Transform the way we do business
We just scratched the surface for ways the IoT will offer new products and possibilities for consumers, but it will also impact the way we do business. Here are just few ways:
- Inventory management: Anyone who has spent a work day or week counting widgets will appreciate the beauty of the IoT for inventory management. Smart devices will ultimately be able to track inventory automatically.
- Consumer demands: Consumers will get used to smart devices and begin to expect “smart” behaviour in all aspects of their lives.

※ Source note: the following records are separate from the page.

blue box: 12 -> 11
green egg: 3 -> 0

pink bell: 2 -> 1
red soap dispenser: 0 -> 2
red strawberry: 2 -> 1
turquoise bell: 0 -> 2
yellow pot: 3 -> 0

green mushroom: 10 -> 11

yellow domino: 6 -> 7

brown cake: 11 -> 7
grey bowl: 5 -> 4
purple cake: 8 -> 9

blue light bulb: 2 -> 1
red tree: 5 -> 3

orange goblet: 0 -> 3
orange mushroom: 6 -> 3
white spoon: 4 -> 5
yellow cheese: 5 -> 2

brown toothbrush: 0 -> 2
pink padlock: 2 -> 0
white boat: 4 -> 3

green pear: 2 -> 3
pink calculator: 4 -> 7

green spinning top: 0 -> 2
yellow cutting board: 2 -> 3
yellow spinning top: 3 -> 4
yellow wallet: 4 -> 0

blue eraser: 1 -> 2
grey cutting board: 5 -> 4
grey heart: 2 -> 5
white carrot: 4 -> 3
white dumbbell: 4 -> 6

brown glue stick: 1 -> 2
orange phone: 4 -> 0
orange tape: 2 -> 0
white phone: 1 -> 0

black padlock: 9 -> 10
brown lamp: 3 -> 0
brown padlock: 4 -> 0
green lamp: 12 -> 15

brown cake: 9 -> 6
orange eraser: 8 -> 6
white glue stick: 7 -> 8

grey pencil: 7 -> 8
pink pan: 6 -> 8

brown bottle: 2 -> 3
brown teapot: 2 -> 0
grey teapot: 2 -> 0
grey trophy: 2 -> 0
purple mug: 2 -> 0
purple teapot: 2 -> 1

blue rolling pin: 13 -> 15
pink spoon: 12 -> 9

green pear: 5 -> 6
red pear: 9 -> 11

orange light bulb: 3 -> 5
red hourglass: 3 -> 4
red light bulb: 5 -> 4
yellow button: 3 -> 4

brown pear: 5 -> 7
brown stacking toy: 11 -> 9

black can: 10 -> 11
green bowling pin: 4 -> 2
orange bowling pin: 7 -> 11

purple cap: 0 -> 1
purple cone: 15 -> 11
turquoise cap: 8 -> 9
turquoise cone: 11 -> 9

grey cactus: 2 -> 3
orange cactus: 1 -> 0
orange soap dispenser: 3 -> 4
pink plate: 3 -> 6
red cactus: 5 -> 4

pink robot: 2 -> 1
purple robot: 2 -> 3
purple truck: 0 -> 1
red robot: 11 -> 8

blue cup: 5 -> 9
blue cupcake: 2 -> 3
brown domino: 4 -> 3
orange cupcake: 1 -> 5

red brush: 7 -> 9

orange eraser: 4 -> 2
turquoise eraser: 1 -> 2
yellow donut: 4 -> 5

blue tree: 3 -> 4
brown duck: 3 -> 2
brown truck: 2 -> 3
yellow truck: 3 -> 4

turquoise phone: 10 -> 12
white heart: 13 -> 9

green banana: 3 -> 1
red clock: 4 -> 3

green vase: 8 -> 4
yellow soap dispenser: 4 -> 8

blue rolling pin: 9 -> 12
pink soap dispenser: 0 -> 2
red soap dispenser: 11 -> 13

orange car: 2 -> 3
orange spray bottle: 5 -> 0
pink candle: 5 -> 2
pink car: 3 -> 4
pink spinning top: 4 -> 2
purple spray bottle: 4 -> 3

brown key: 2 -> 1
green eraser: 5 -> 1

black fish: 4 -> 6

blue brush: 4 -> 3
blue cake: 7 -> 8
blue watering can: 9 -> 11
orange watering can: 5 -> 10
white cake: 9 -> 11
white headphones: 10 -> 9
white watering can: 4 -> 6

Inventors will have a field day coming up with new gadgets, furniture, appliances and more that meet this new demand and offer a new source of revenue for businesses.
- Shorter buying cycle: Businesses will need to come to terms with a shorter buying cycle and consumer expectations for immediate gratification that the IoT supports.
- Learn from the data: The volumes of data generated from smart devices help businesses learn how and what to innovate for the biggest impact.
- Remote work: As IoT becomes more integrated, additional remote working opportunities will be available for tasks that used to require staff to be on-site to complete.
There’s no doubt, the Internet of Things is just getting started. Businesses who start now to develop or expand IoT technology in their products, services and operations are the ones who will realise a competitive advantage.
Of course, as with most new innovations, IoT comes with a drawback; at the moment, most IoT devices are not secured, making them an easy target for hackers. Last year, millions of IoT devices were hacked and used to take down some of the underlying infrastructure of the internet. Going forward, IoT manufacturers would do well to pay more attention to security, and users should take every precaution to secure their devices.
What is clear, however, is that every company, in every industry, big or small, needs to consider the implications of the Internet of Things and what it means for their business strategy today.